Ferry bosses mull thinning services

As islanders were again protesting yesterday for better ferry services, shipowners considered further thinning services after Easter in a bid to counteract rising operating costs, brought on by high oil prices. The Coastal Shipowners’ Union (EEA) met yesterday to discuss how best to tackle their burgeoning costs, which, they claim, have almost doubled since last year, despite some 50 million euros in state subsidies. They are considering scrapping the introduction of new ships from their summer timetable, sources said. However Merchant Marine Minister Michalis Kefaloyiannis pledged yesterday that all islands would have regular service to the mainland all year round.

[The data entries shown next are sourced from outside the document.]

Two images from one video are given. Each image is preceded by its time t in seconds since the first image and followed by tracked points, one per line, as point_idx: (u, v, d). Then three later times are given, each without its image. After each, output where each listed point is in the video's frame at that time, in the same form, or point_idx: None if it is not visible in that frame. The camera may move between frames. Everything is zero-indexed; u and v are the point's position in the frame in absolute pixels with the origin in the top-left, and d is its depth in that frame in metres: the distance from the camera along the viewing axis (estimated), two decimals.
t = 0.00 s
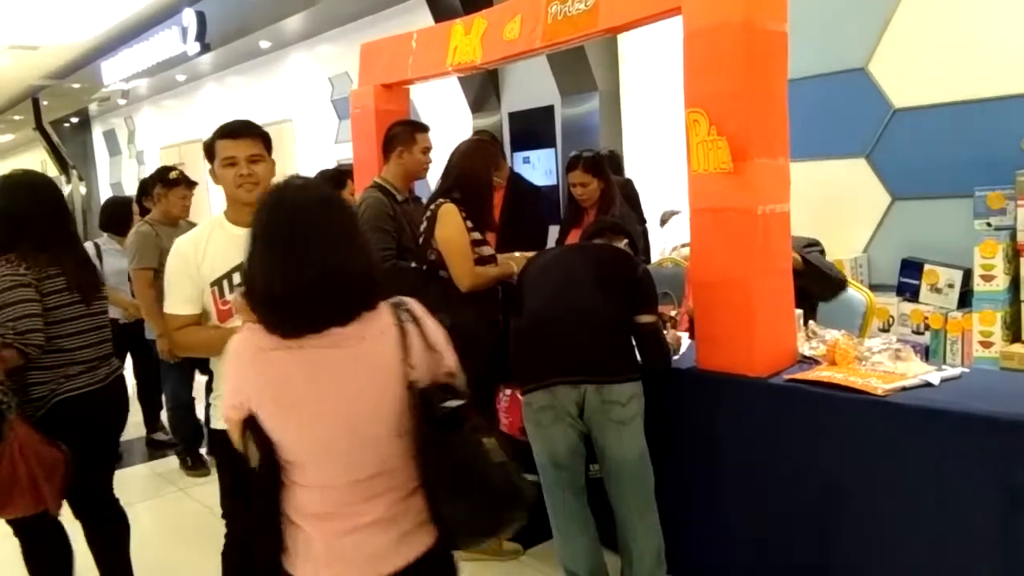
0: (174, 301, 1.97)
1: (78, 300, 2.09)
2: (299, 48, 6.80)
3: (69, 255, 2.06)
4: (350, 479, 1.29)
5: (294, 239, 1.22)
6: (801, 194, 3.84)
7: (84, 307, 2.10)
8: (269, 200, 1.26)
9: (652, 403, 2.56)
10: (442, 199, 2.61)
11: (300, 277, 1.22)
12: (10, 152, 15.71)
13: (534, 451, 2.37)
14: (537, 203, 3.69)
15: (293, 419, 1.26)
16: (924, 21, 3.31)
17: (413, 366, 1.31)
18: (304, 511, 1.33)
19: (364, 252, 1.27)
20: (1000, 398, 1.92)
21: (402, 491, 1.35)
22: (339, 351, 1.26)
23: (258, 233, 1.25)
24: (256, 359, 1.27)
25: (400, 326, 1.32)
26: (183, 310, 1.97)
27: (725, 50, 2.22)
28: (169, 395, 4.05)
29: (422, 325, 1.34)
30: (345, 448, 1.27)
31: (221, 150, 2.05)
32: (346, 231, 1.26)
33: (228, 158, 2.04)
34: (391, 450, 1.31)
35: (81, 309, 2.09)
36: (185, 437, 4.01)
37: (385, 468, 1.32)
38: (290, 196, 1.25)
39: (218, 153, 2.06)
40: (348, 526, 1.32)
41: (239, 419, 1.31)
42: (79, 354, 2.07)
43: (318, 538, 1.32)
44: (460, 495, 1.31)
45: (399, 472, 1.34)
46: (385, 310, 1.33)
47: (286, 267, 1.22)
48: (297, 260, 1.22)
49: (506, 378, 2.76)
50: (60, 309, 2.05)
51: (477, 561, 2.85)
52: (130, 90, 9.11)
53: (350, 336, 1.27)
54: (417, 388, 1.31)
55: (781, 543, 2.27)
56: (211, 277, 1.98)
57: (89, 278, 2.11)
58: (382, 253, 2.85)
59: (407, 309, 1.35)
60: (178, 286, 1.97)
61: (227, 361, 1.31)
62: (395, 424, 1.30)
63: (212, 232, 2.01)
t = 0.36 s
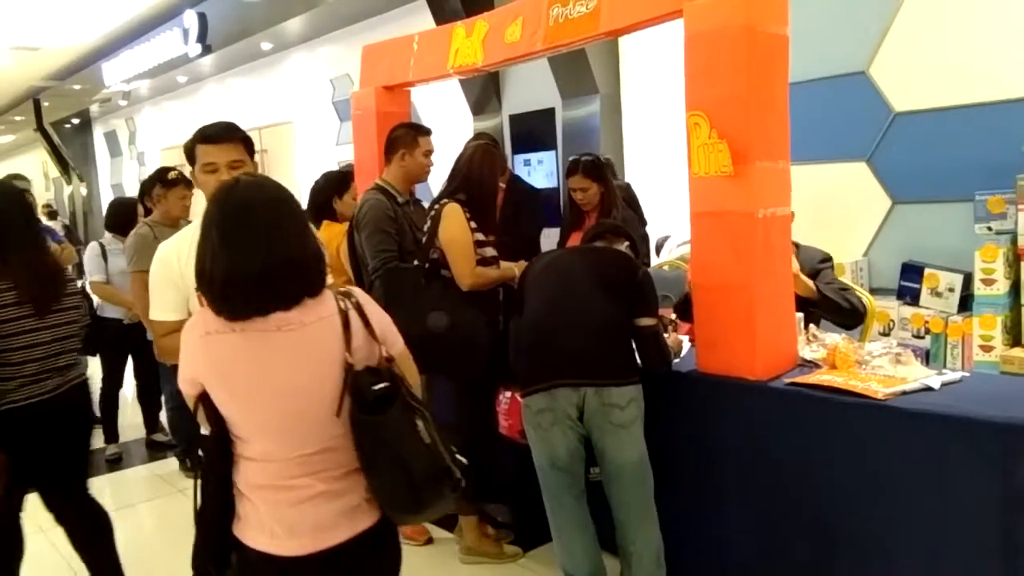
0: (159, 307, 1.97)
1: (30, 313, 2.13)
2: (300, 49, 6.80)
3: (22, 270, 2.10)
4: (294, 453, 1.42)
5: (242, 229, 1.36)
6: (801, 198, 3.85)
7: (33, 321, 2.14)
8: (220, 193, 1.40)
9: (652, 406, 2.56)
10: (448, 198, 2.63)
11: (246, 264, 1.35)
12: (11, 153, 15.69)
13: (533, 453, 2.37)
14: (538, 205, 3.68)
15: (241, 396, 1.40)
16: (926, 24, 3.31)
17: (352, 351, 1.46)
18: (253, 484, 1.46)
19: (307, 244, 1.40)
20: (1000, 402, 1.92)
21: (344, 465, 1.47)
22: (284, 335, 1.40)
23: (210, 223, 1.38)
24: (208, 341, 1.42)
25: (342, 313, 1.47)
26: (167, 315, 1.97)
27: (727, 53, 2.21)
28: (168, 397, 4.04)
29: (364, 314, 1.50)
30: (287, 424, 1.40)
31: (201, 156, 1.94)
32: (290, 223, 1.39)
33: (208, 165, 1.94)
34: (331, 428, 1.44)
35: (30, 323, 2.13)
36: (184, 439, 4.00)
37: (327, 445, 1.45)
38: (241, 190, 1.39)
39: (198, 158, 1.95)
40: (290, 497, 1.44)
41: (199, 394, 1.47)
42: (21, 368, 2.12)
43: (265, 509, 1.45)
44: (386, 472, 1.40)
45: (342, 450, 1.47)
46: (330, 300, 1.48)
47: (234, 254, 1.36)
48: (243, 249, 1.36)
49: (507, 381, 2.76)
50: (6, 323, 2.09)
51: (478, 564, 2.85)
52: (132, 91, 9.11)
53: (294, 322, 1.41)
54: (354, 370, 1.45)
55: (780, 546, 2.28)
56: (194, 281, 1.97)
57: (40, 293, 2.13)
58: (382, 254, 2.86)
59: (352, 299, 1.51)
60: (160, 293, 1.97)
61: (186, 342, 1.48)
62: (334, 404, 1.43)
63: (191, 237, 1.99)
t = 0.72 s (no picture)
0: (154, 311, 1.96)
1: None
2: (300, 51, 6.81)
3: None
4: (292, 440, 1.50)
5: (248, 229, 1.43)
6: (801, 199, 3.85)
7: None
8: (227, 195, 1.48)
9: (652, 407, 2.56)
10: (449, 199, 2.64)
11: (253, 262, 1.43)
12: (12, 155, 15.70)
13: (534, 454, 2.37)
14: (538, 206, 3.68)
15: (246, 386, 1.47)
16: (925, 26, 3.31)
17: (351, 348, 1.53)
18: (252, 468, 1.53)
19: (308, 245, 1.49)
20: (999, 402, 1.92)
21: (338, 452, 1.55)
22: (288, 332, 1.47)
23: (217, 223, 1.46)
24: (214, 336, 1.48)
25: (343, 313, 1.55)
26: (162, 318, 1.96)
27: (727, 54, 2.22)
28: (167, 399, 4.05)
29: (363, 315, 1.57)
30: (288, 413, 1.48)
31: (198, 164, 1.94)
32: (293, 224, 1.47)
33: (206, 174, 1.94)
34: (329, 417, 1.52)
35: None
36: (185, 441, 4.01)
37: (323, 433, 1.53)
38: (247, 195, 1.47)
39: (195, 165, 1.95)
40: (287, 480, 1.51)
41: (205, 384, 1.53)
42: None
43: (263, 491, 1.52)
44: (376, 464, 1.49)
45: (336, 438, 1.55)
46: (331, 300, 1.56)
47: (244, 255, 1.43)
48: (251, 248, 1.43)
49: (507, 383, 2.77)
50: None
51: (478, 565, 2.85)
52: (132, 93, 9.12)
53: (296, 319, 1.48)
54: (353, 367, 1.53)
55: (780, 547, 2.28)
56: (191, 285, 1.97)
57: None
58: (381, 255, 2.86)
59: (350, 298, 1.59)
60: (155, 294, 1.96)
61: (193, 335, 1.53)
62: (332, 395, 1.51)
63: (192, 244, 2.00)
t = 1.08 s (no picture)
0: (151, 311, 1.96)
1: None
2: (299, 54, 6.81)
3: None
4: (302, 425, 1.51)
5: (256, 229, 1.44)
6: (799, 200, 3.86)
7: None
8: (230, 195, 1.48)
9: (651, 409, 2.57)
10: (446, 200, 2.65)
11: (264, 262, 1.44)
12: (11, 158, 15.69)
13: (534, 455, 2.37)
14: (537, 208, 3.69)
15: (259, 374, 1.47)
16: (922, 26, 3.32)
17: (353, 339, 1.58)
18: (258, 455, 1.53)
19: (311, 244, 1.51)
20: (997, 403, 1.92)
21: (339, 438, 1.58)
22: (297, 324, 1.50)
23: (222, 224, 1.46)
24: (226, 332, 1.48)
25: (343, 305, 1.59)
26: (158, 318, 1.96)
27: (725, 56, 2.22)
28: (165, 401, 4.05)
29: (360, 307, 1.63)
30: (299, 400, 1.49)
31: (205, 166, 1.94)
32: (297, 223, 1.49)
33: (212, 177, 1.93)
34: (334, 404, 1.55)
35: None
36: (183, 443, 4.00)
37: (329, 418, 1.55)
38: (254, 195, 1.48)
39: (202, 167, 1.94)
40: (295, 465, 1.52)
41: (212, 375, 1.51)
42: None
43: (270, 477, 1.52)
44: (391, 441, 1.55)
45: (339, 422, 1.58)
46: (331, 294, 1.60)
47: (253, 254, 1.44)
48: (260, 248, 1.44)
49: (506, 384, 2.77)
50: None
51: (477, 566, 2.84)
52: (131, 96, 9.12)
53: (303, 314, 1.51)
54: (357, 356, 1.58)
55: (779, 548, 2.28)
56: (190, 286, 1.97)
57: None
58: (379, 257, 2.87)
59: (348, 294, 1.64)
60: (153, 295, 1.96)
61: (200, 327, 1.52)
62: (338, 381, 1.54)
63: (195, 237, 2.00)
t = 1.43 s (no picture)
0: (156, 301, 1.96)
1: None
2: (297, 52, 6.80)
3: None
4: (264, 422, 1.52)
5: (217, 230, 1.45)
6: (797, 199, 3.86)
7: None
8: (200, 197, 1.50)
9: (649, 408, 2.57)
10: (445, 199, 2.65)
11: (222, 259, 1.44)
12: (9, 156, 15.67)
13: (532, 454, 2.37)
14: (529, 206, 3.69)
15: (217, 372, 1.48)
16: (921, 25, 3.32)
17: (317, 336, 1.56)
18: (224, 449, 1.55)
19: (279, 244, 1.50)
20: (995, 401, 1.93)
21: (304, 433, 1.58)
22: (257, 322, 1.49)
23: (189, 224, 1.48)
24: (190, 328, 1.50)
25: (309, 305, 1.57)
26: (163, 310, 1.96)
27: (722, 56, 2.22)
28: (163, 400, 4.05)
29: (327, 308, 1.61)
30: (259, 397, 1.49)
31: (213, 157, 1.94)
32: (262, 222, 1.49)
33: (218, 168, 1.93)
34: (296, 402, 1.54)
35: None
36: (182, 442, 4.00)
37: (292, 415, 1.55)
38: (219, 197, 1.49)
39: (210, 158, 1.95)
40: (258, 459, 1.53)
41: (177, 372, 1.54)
42: None
43: (235, 470, 1.54)
44: (351, 441, 1.52)
45: (305, 419, 1.57)
46: (297, 294, 1.58)
47: (212, 254, 1.44)
48: (220, 245, 1.45)
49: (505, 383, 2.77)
50: None
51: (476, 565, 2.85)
52: (129, 94, 9.11)
53: (266, 312, 1.51)
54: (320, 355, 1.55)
55: (778, 546, 2.28)
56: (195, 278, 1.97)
57: None
58: (378, 255, 2.87)
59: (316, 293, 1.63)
60: (160, 287, 1.96)
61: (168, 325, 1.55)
62: (300, 379, 1.53)
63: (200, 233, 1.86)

Another idea apparently put forward by EEA is for the average speed of ferries to be reduced, in a bid to use less fuel, and for high-speed, less fuel-efficient ferries to only run on Fridays and weekends rather than throughout the week. Shipowners also asked the government to scrap the ceiling that it imposes on economy-class fares, suggesting that a rise of almost 15 percent would help cover extra costs this year. Last month, the Merchant Marine Ministry said it would soon begin a pilot scheme to deregulate fares at the ports of Rafina, Lavrio, Elefsina and Kymi as an incentive to attract ferry companies, which could introduce a faster and more frequent service. Last November, islanders on most Aegean islands went on strike, asking for better ferry services and harbor facilities while protesters in Samos yesterday demanded a ferry line between their island and Thessaloniki.